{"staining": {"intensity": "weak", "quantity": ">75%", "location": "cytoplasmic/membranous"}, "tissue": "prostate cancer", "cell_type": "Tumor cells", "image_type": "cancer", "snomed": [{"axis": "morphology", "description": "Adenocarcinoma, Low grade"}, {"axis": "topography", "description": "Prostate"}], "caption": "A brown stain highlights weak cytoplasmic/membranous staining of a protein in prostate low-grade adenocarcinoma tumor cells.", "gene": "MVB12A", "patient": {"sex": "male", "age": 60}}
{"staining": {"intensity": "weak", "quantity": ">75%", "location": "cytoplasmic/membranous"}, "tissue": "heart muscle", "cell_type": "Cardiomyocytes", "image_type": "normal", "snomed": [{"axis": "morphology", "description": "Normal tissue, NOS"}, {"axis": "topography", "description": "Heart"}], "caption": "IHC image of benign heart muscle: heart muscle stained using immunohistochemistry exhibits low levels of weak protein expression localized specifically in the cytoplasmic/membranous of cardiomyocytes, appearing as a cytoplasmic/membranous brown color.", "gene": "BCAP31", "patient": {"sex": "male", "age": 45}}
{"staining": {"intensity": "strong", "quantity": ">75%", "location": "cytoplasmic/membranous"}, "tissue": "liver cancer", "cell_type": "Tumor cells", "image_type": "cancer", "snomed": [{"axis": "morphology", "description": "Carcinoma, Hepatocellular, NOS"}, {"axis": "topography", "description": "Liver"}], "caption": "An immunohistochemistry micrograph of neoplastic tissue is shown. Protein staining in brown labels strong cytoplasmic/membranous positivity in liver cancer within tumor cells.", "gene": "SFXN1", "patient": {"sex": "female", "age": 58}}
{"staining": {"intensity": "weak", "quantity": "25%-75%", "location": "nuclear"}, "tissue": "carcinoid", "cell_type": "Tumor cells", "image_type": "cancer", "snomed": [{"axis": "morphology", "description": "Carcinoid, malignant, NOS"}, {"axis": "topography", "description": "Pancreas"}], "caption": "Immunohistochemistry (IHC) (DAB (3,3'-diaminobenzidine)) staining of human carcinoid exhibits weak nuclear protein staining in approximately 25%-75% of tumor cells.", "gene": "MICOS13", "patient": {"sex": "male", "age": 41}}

WORK REQUEST:
Restate the data verbatim through the "image of benign" line.

SOLUTION FOR THIS EXERCISE:
{"staining": {"intensity": "weak", "quantity": ">75%", "location": "cytoplasmic/membranous"}, "tissue": "prostate cancer", "cell_type": "Tumor cells", "image_type": "cancer", "snomed": [{"axis": "morphology", "description": "Adenocarcinoma, Low grade"}, {"axis": "topography", "description": "Prostate"}], "caption": "A brown stain highlights weak cytoplasmic/membranous staining of a protein in prostate low-grade adenocarcinoma tumor cells.", "gene": "MVB12A", "patient": {"sex": "male", "age": 60}}
{"staining": {"intensity": "weak", "quantity": ">75%", "location": "cytoplasmic/membranous"}, "tissue": "heart muscle", "cell_type": "Cardiomyocytes", "image_type": "normal", "snomed": [{"axis": "morphology", "description": "Normal tissue, NOS"}, {"axis": "topography", "description": "Heart"}], "caption": "IHC image of benign heart muscle: heart muscle stained using immunohistochemistry exhibits low levels of weak protein expression localized specifically in the cytoplasmic/membranous of cardiomyocytes, appearing as a cytoplasmic/membranous brown color.", "gene": "BCAP31", "patient": {"sex": "male", "age": 45}}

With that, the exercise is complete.